#### EXERCISE DESCRIPTION:
For each line in the material below that holds "Préparer", copy that line.

[Start of section]

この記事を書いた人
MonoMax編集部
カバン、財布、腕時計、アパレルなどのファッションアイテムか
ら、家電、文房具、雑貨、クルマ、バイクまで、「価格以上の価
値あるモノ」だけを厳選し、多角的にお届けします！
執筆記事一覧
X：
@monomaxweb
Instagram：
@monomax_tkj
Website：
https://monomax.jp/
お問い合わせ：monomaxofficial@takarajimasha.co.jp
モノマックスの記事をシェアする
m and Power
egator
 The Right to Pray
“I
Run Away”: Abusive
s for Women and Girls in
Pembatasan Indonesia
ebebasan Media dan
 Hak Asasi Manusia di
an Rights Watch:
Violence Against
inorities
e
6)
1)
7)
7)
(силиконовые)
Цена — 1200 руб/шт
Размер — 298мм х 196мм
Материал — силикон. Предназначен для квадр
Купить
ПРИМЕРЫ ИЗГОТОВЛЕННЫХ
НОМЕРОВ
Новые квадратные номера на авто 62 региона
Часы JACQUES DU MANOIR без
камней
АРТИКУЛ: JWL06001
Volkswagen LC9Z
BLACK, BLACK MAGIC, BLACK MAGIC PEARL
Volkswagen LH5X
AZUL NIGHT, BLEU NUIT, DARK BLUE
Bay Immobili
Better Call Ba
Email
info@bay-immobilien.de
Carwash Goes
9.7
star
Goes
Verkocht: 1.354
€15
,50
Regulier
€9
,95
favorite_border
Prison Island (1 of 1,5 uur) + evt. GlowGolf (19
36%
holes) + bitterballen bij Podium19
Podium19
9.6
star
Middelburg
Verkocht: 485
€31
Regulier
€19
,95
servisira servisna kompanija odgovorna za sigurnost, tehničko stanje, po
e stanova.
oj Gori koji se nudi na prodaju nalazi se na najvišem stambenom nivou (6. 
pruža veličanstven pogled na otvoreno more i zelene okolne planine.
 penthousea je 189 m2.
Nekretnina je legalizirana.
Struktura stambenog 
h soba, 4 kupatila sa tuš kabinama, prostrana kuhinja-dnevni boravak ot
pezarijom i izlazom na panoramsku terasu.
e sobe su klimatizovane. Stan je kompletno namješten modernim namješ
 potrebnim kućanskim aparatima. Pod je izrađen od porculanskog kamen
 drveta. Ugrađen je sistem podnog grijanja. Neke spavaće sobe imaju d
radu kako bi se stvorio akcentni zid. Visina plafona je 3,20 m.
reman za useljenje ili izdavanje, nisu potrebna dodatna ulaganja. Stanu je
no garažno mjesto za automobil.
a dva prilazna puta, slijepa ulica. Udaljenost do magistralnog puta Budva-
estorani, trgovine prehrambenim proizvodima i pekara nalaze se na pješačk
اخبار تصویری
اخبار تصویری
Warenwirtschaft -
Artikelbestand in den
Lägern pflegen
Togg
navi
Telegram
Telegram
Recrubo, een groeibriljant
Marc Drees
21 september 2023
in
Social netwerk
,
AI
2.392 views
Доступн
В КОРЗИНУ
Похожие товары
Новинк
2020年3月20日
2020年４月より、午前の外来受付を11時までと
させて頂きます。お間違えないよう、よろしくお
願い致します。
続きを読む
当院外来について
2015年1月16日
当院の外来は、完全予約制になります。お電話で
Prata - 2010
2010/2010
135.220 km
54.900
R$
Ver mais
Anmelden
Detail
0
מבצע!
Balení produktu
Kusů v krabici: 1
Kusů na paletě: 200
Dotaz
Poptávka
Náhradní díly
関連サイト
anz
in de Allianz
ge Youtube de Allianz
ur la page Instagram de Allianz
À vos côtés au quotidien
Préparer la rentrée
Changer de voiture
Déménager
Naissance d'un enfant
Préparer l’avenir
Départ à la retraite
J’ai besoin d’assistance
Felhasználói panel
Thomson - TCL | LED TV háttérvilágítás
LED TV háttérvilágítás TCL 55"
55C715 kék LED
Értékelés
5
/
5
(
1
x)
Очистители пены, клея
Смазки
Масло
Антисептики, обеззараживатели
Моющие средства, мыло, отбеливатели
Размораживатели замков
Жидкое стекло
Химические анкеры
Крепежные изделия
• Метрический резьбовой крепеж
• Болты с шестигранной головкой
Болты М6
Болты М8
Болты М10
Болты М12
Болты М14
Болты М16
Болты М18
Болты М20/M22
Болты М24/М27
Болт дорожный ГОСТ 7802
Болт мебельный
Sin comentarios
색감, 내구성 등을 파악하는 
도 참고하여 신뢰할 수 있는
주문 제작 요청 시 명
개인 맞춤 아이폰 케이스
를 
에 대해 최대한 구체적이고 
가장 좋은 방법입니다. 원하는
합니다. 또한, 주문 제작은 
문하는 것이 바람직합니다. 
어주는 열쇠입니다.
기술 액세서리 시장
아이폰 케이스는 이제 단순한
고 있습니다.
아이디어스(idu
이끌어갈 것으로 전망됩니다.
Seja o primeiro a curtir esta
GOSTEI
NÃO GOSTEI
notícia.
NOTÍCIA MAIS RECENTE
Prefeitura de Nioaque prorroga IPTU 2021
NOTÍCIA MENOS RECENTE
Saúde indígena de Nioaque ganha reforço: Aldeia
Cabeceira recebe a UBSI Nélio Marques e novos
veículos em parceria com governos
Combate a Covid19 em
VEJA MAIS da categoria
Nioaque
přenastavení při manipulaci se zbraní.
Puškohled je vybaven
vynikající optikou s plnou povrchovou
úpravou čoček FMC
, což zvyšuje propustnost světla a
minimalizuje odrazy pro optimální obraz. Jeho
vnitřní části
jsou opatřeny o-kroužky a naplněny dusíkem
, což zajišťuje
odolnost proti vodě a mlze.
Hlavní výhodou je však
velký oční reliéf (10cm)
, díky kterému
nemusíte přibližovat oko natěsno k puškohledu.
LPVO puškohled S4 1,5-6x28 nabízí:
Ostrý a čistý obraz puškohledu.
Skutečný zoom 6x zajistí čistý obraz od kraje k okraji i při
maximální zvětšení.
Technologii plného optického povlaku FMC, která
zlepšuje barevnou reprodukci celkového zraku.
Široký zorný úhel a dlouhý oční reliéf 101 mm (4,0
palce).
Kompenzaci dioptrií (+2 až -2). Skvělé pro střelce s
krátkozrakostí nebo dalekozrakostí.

[End of section]

#### RESPONSE TO THE TASK:
Préparer la rentrée
Préparer l’avenir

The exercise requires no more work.